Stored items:
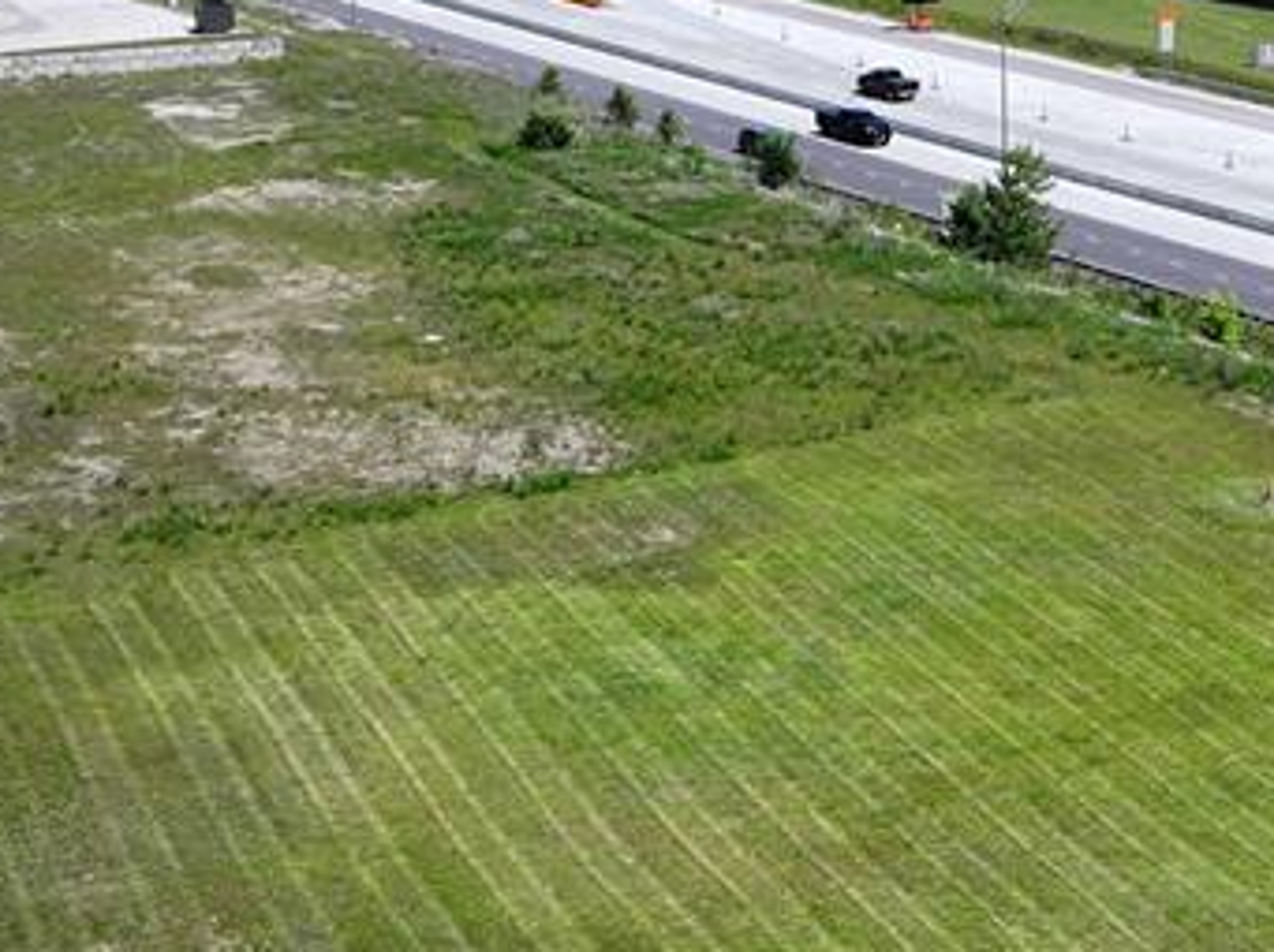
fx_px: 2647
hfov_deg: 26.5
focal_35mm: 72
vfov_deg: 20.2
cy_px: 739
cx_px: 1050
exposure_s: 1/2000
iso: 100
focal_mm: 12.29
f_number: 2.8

--

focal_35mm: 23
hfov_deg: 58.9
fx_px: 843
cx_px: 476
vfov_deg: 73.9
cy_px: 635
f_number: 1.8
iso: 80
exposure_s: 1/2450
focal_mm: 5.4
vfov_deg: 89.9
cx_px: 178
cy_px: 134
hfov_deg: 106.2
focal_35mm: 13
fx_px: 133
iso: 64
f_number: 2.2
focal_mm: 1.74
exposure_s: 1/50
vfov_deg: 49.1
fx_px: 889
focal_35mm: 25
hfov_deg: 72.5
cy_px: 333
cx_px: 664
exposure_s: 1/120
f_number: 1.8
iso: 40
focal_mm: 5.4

==

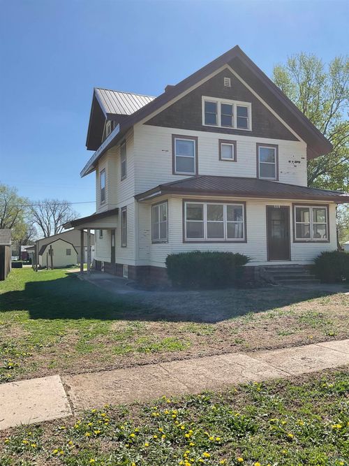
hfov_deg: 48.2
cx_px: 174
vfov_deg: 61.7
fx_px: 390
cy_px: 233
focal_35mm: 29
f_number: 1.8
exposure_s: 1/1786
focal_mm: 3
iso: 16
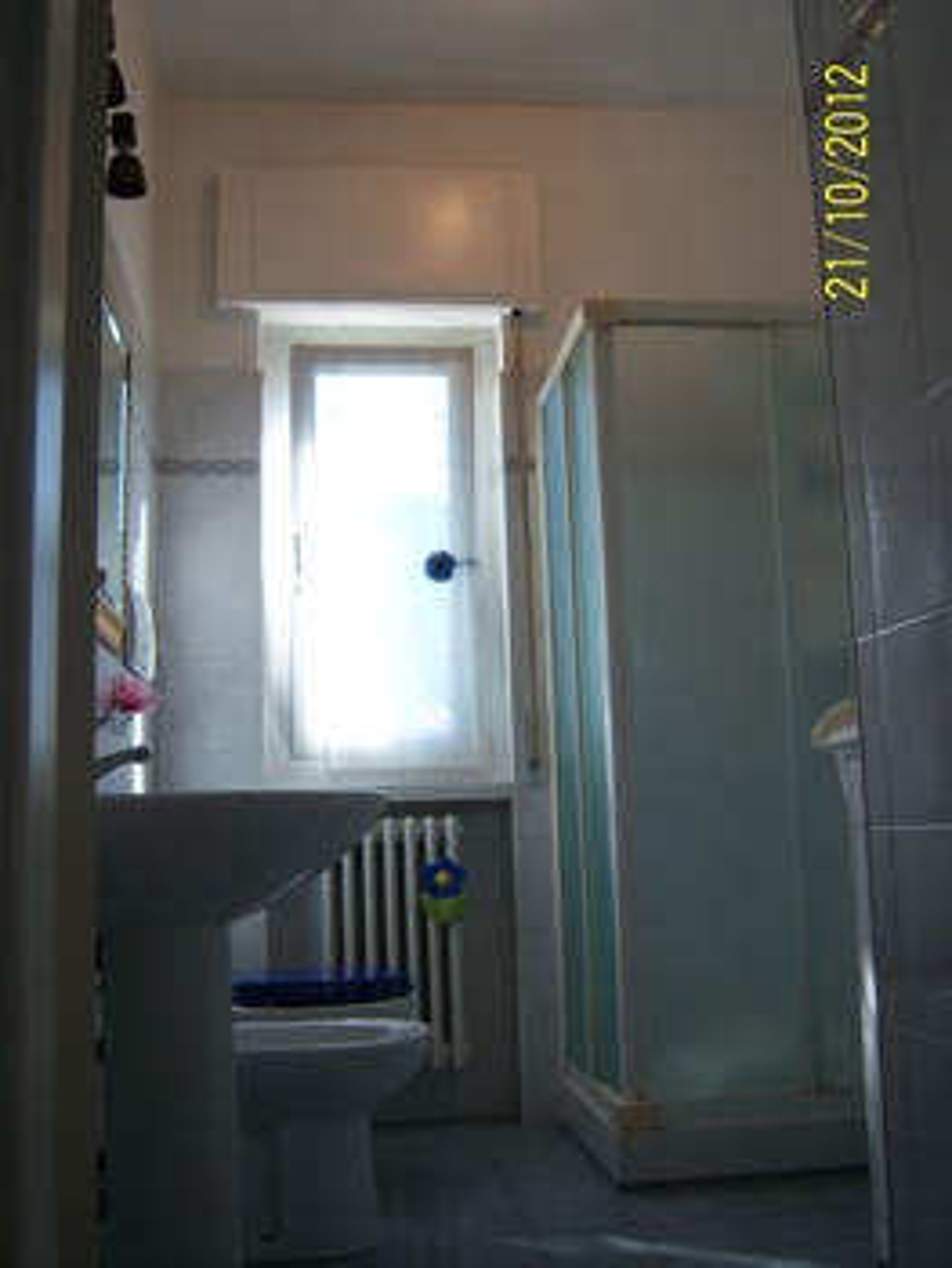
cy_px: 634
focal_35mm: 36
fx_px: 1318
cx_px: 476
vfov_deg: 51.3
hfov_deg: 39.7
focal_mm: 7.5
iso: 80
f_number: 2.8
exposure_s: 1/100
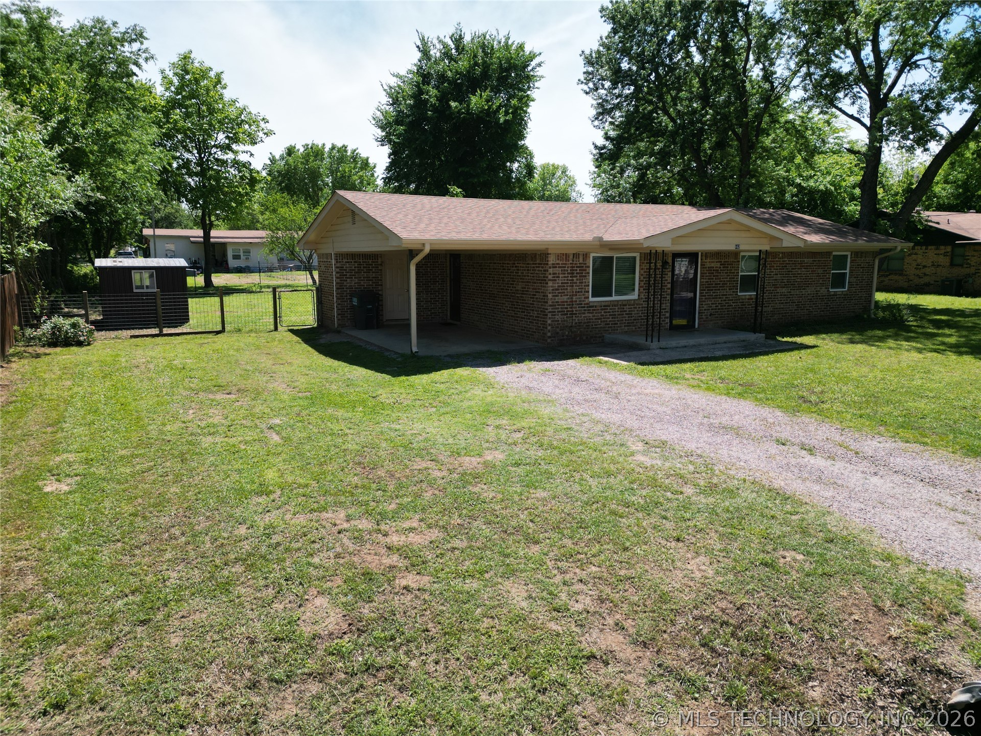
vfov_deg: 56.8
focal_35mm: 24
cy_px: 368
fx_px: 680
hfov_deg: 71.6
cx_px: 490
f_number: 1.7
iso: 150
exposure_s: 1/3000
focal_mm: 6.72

▶ Directions
From the records above, quote only the lines running from the line with "vfov_deg: 56.8" to the line with "focal_mm: 6.72", both lines included.

▶ Task solution
vfov_deg: 56.8
focal_35mm: 24
cy_px: 368
fx_px: 680
hfov_deg: 71.6
cx_px: 490
f_number: 1.7
iso: 150
exposure_s: 1/3000
focal_mm: 6.72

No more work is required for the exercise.